# Interested in Edmonton



## joenation (Jul 8, 2009)

Does anyone here live in Edmonton? I've always been interested in Edmonton. Especially it's University of Alberta, which I'm probably going to go into 
I went to Edmonton and Calgary once, and Edmonton seems like a better place to live IMO. Calgary looked bare and just hilly - no trees compared to Ed. 

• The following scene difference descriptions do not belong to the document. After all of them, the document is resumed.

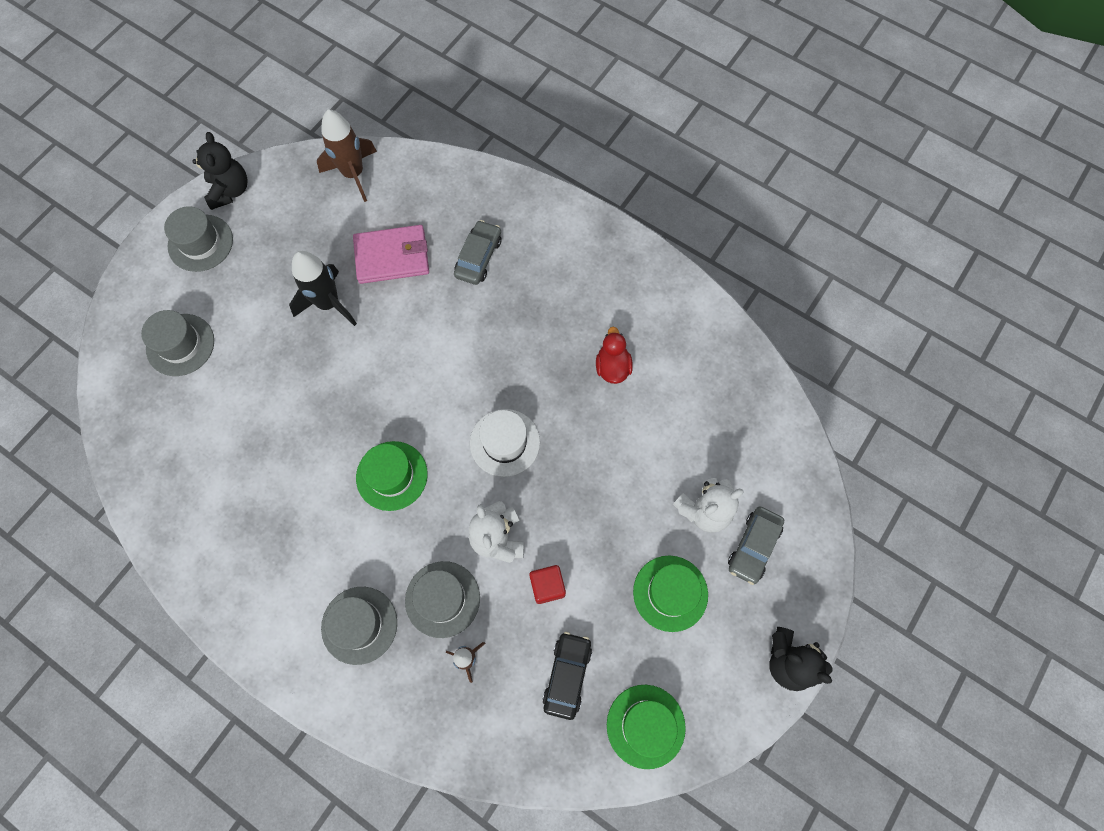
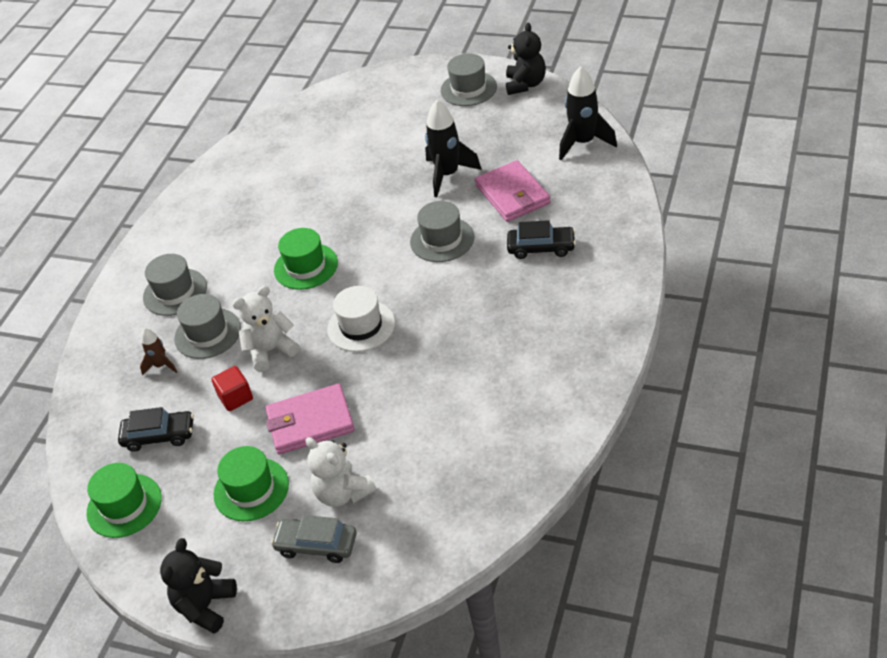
camera: 80 degrees right, 25 degrees down
(180, 345) = (375, 114): grey hat -> grey hat (442, 240)
(230, 191) = (525, 84): black teddy bear -> black teddy bear turned 60 degrees counterclockwise
(353, 174) = (583, 143): brown rocket -> black rocket
(478, 257) = (541, 248): grey car -> black car
(609, 520) = (310, 422): none -> pink wallet
(612, 367) = (469, 377): red duck -> none

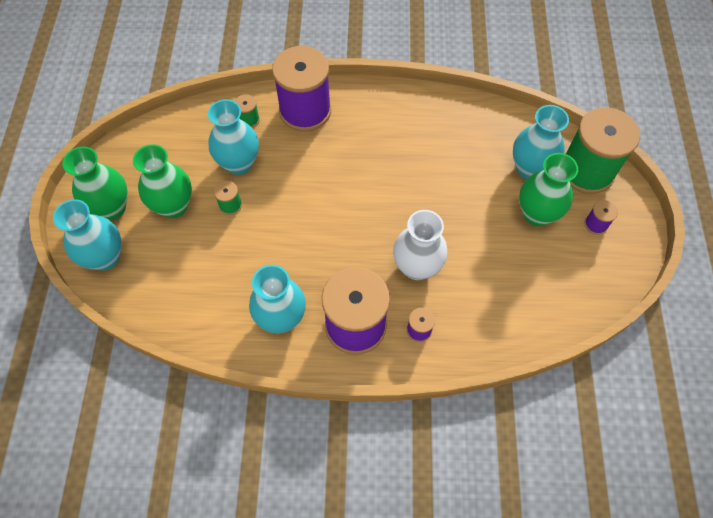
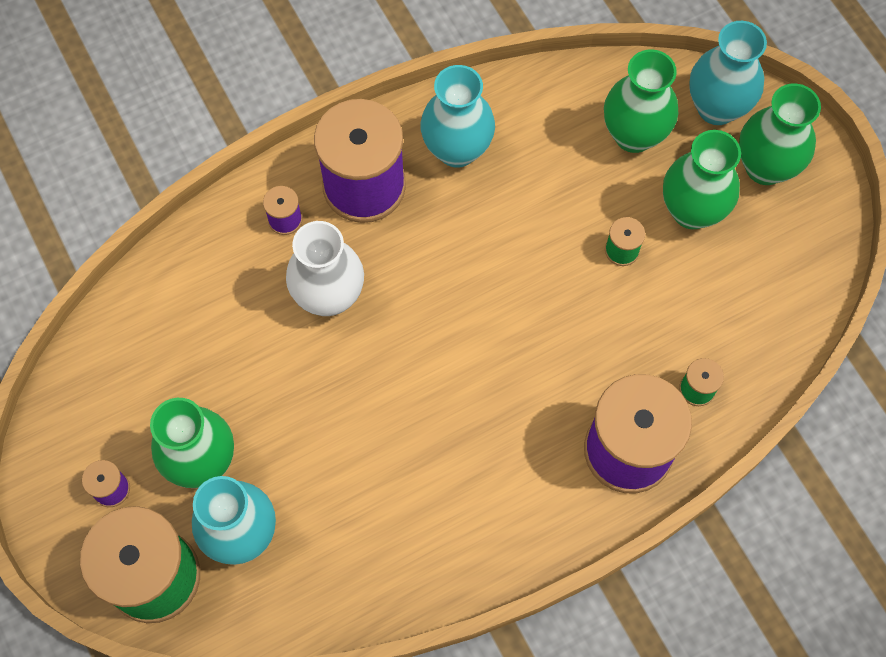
camera: 150 degrees right, 5 degrees up
(167, 267) = (634, 135): none -> green vase
(239, 163) = (657, 314): turquoise vase -> none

I'm a big shopper too, and West Edmonton Mall seems to be the best place to shop for me in N.A. lol


----------



## mcd1203 (Nov 25, 2008)

I'm going to try not giving you a biased opinion even though I was born and raised in Calgary. If you are looking at trees etc. Calgary does have just as much as Edmonton. I get lost easily driving around Edmonton as Calgary is divided into four sectors. Yes Edmonton does have west Ed. But just outside of Calgary is a mall being built that is larger than west edmonton mall and has lots of high end outlet stores (its opening in August). People are friendly in both cities although you'll find a lot of stores in Calgary than you will in Edmonton. Though Edmonton gets a lot of the good concerts because of their stadium. I've lived in both cities and known many that loved their move to Calgary or vice versa. Its all a matter of personal opinion.

You mentioned UofA. What were you hoping to go into? I ask because UofA is good for certain things but lacks in other areas.


----------